Recentemente, a Câmara Municipal de Lagoa concedeu à entidade  promotora Edifícios Atlântico SA um alvará de loteamento industrial  para o sítio das Alagoas Brancas. Com a impermeabilização da zona  húmida pela urbanização industrial, as águas pluviais escoariam para  áreas de cota mais baixa e seriam encaminhadas para o único aqueduto  que existe na zona. A conduta receberia todas as águas provenientes  das Alagoas Brancas e das zonas altas envolventes, ficando  previsivelmente impossibilitada de escoar todo o volume de água nos  dias de precipitação mais intensa, resultando em inundações naquela  área.

O Bloco de Esquerda exige ao Governo que cumpra o disposto na  Resolução da Assembleia da República n.º 106/2018 e impeça a  destruição das Alagoas Brancas, adotando as medidas e ações  necessárias para salvaguardar aquela zona húmida. Os interesses  urbanísticos não se podem sobrepor aos valores maiores daquela  importante área natural.

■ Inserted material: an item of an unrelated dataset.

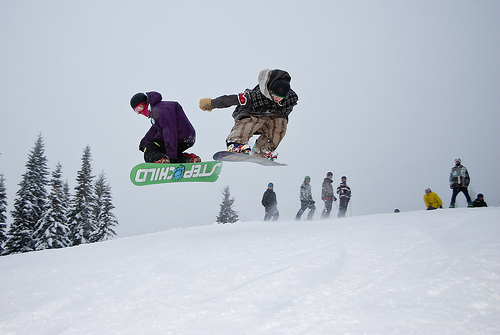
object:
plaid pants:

Atendendo ao exposto, e ao abrigo das disposições constitucionais e  regimentais aplicáveis, o Grupo Parlamentar do Bloco de Esquerda vem  por este meio dirigir ao Governo, através do Ministério do Ambiente e  Ação Climática, as seguintes perguntas:

1.     Vai o Governo cumprir, na totalidade, a Resolução da  Assembleia da República n.º 106/2018, de 12 de abril?
1.1.  Em caso afirmativo, que medidas pretende o Governo tomar  para salvaguardar a zona húmida das Alagoas Brancas e impedir a sua  destruição iminente?
1.2.  Em que data prevê o Governo apresentar o estudo  pormenorizado sobre as Alagoas Brancas com vista à sua classificação  ambiental?
2.    Vai o Governo desenvolver as diligências necessárias junto  da Câmara Municipal de Lagoa no sentido de conter o avanço urbanístico  no local e impedir a destruição da importante zona húmida das Alagoas  Brancas?
3.    Pretende o Governo promover a classificação da zona húmida  das Alagoas Brancas de modo a preservar os importantes valores  naturais daquela área, bem como os benefícios diretos para a população  da região (prevenção de inundações)?